--- Collected data ---
::::
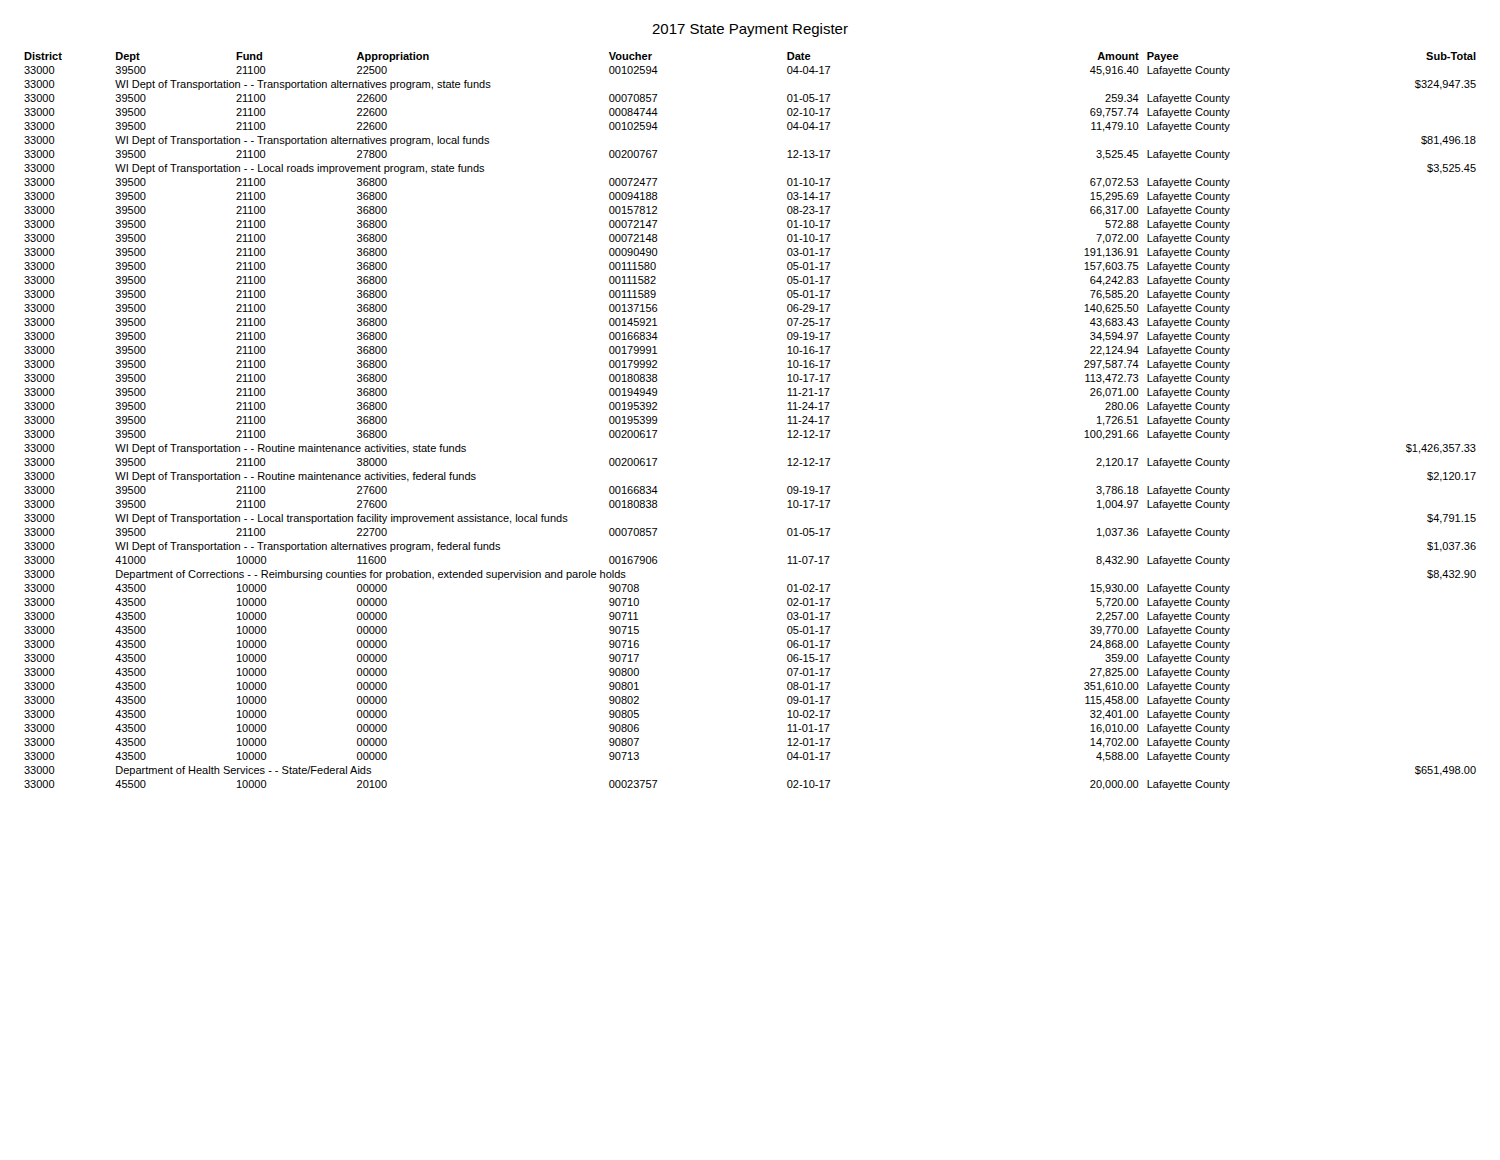2017 State Payment Register
| District | Dept | Fund | Appropriation | Voucher | Date | Amount | Payee | Sub-Total |
| --- | --- | --- | --- | --- | --- | --- | --- | --- |
| 33000 | 39500 | 21100 | 22500 | 00102594 | 04-04-17 | 45,916.40 | Lafayette County | |
| 33000 | WI Dept of Transportation - - Transportation alternatives program, state funds | | $324,947.35 |
| 33000 | 39500 | 21100 | 22600 | 00070857 | 01-05-17 | 259.34 | Lafayette County | |
| 33000 | 39500 | 21100 | 22600 | 00084744 | 02-10-17 | 69,757.74 | Lafayette County | |
| 33000 | 39500 | 21100 | 22600 | 00102594 | 04-04-17 | 11,479.10 | Lafayette County | |
| 33000 | WI Dept of Transportation - - Transportation alternatives program, local funds | | $81,496.18 |
| 33000 | 39500 | 21100 | 27800 | 00200767 | 12-13-17 | 3,525.45 | Lafayette County | |
| 33000 | WI Dept of Transportation - - Local roads improvement program, state funds | | $3,525.45 |
| 33000 | 39500 | 21100 | 36800 | 00072477 | 01-10-17 | 67,072.53 | Lafayette County | |
| 33000 | 39500 | 21100 | 36800 | 00094188 | 03-14-17 | 15,295.69 | Lafayette County | |
| 33000 | 39500 | 21100 | 36800 | 00157812 | 08-23-17 | 66,317.00 | Lafayette County | |
| 33000 | 39500 | 21100 | 36800 | 00072147 | 01-10-17 | 572.88 | Lafayette County | |
| 33000 | 39500 | 21100 | 36800 | 00072148 | 01-10-17 | 7,072.00 | Lafayette County | |
| 33000 | 39500 | 21100 | 36800 | 00090490 | 03-01-17 | 191,136.91 | Lafayette County | |
| 33000 | 39500 | 21100 | 36800 | 00111580 | 05-01-17 | 157,603.75 | Lafayette County | |
| 33000 | 39500 | 21100 | 36800 | 00111582 | 05-01-17 | 64,242.83 | Lafayette County | |
| 33000 | 39500 | 21100 | 36800 | 00111589 | 05-01-17 | 76,585.20 | Lafayette County | |
| 33000 | 39500 | 21100 | 36800 | 00137156 | 06-29-17 | 140,625.50 | Lafayette County | |
| 33000 | 39500 | 21100 | 36800 | 00145921 | 07-25-17 | 43,683.43 | Lafayette County | |
| 33000 | 39500 | 21100 | 36800 | 00166834 | 09-19-17 | 34,594.97 | Lafayette County | |
| 33000 | 39500 | 21100 | 36800 | 00179991 | 10-16-17 | 22,124.94 | Lafayette County | |
| 33000 | 39500 | 21100 | 36800 | 00179992 | 10-16-17 | 297,587.74 | Lafayette County | |
| 33000 | 39500 | 21100 | 36800 | 00180838 | 10-17-17 | 113,472.73 | Lafayette County | |
| 33000 | 39500 | 21100 | 36800 | 00194949 | 11-21-17 | 26,071.00 | Lafayette County | |
| 33000 | 39500 | 21100 | 36800 | 00195392 | 11-24-17 | 280.06 | Lafayette County | |
| 33000 | 39500 | 21100 | 36800 | 00195399 | 11-24-17 | 1,726.51 | Lafayette County | |
| 33000 | 39500 | 21100 | 36800 | 00200617 | 12-12-17 | 100,291.66 | Lafayette County | |
| 33000 | WI Dept of Transportation - - Routine maintenance activities, state funds | | $1,426,357.33 |
| 33000 | 39500 | 21100 | 38000 | 00200617 | 12-12-17 | 2,120.17 | Lafayette County | |
| 33000 | WI Dept of Transportation - - Routine maintenance activities, federal funds | | $2,120.17 |
| 33000 | 39500 | 21100 | 27600 | 00166834 | 09-19-17 | 3,786.18 | Lafayette County | |
| 33000 | 39500 | 21100 | 27600 | 00180838 | 10-17-17 | 1,004.97 | Lafayette County | |
| 33000 | WI Dept of Transportation - - Local transportation facility improvement assistance, local funds | | $4,791.15 |
| 33000 | 39500 | 21100 | 22700 | 00070857 | 01-05-17 | 1,037.36 | Lafayette County | |
| 33000 | WI Dept of Transportation - - Transportation alternatives program, federal funds | | $1,037.36 |
| 33000 | 41000 | 10000 | 11600 | 00167906 | 11-07-17 | 8,432.90 | Lafayette County | |
| 33000 | Department of Corrections - - Reimbursing counties for probation, extended supervision and parole holds | | $8,432.90 |
| 33000 | 43500 | 10000 | 00000 | 90708 | 01-02-17 | 15,930.00 | Lafayette County | |
| 33000 | 43500 | 10000 | 00000 | 90710 | 02-01-17 | 5,720.00 | Lafayette County | |
| 33000 | 43500 | 10000 | 00000 | 90711 | 03-01-17 | 2,257.00 | Lafayette County | |
| 33000 | 43500 | 10000 | 00000 | 90715 | 05-01-17 | 39,770.00 | Lafayette County | |
| 33000 | 43500 | 10000 | 00000 | 90716 | 06-01-17 | 24,868.00 | Lafayette County | |
| 33000 | 43500 | 10000 | 00000 | 90717 | 06-15-17 | 359.00 | Lafayette County | |
| 33000 | 43500 | 10000 | 00000 | 90800 | 07-01-17 | 27,825.00 | Lafayette County | |
| 33000 | 43500 | 10000 | 00000 | 90801 | 08-01-17 | 351,610.00 | Lafayette County | |
| 33000 | 43500 | 10000 | 00000 | 90802 | 09-01-17 | 115,458.00 | Lafayette County | |
| 33000 | 43500 | 10000 | 00000 | 90805 | 10-02-17 | 32,401.00 | Lafayette County | |
| 33000 | 43500 | 10000 | 00000 | 90806 | 11-01-17 | 16,010.00 | Lafayette County | |
| 33000 | 43500 | 10000 | 00000 | 90807 | 12-01-17 | 14,702.00 | Lafayette County | |
| 33000 | 43500 | 10000 | 00000 | 90713 | 04-01-17 | 4,588.00 | Lafayette County | |
| 33000 | Department of Health Services - - State/Federal Aids | | $651,498.00 |
| 33000 | 45500 | 10000 | 20100 | 00023757 | 02-10-17 | 20,000.00 | Lafayette County | |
::::
--- Exercise requirements ---
Exactly the lines from the one containing "115,458.00 | Lafayette County | |" through the final line above, and only those, should be given again.

--- The completed task ---
| 33000 | 43500 | 10000 | 00000 | 90802 | 09-01-17 | 115,458.00 | Lafayette County | |
| 33000 | 43500 | 10000 | 00000 | 90805 | 10-02-17 | 32,401.00 | Lafayette County | |
| 33000 | 43500 | 10000 | 00000 | 90806 | 11-01-17 | 16,010.00 | Lafayette County | |
| 33000 | 43500 | 10000 | 00000 | 90807 | 12-01-17 | 14,702.00 | Lafayette County | |
| 33000 | 43500 | 10000 | 00000 | 90713 | 04-01-17 | 4,588.00 | Lafayette County | |
| 33000 | Department of Health Services - - State/Federal Aids | | $651,498.00 |
| 33000 | 45500 | 10000 | 20100 | 00023757 | 02-10-17 | 20,000.00 | Lafayette County | |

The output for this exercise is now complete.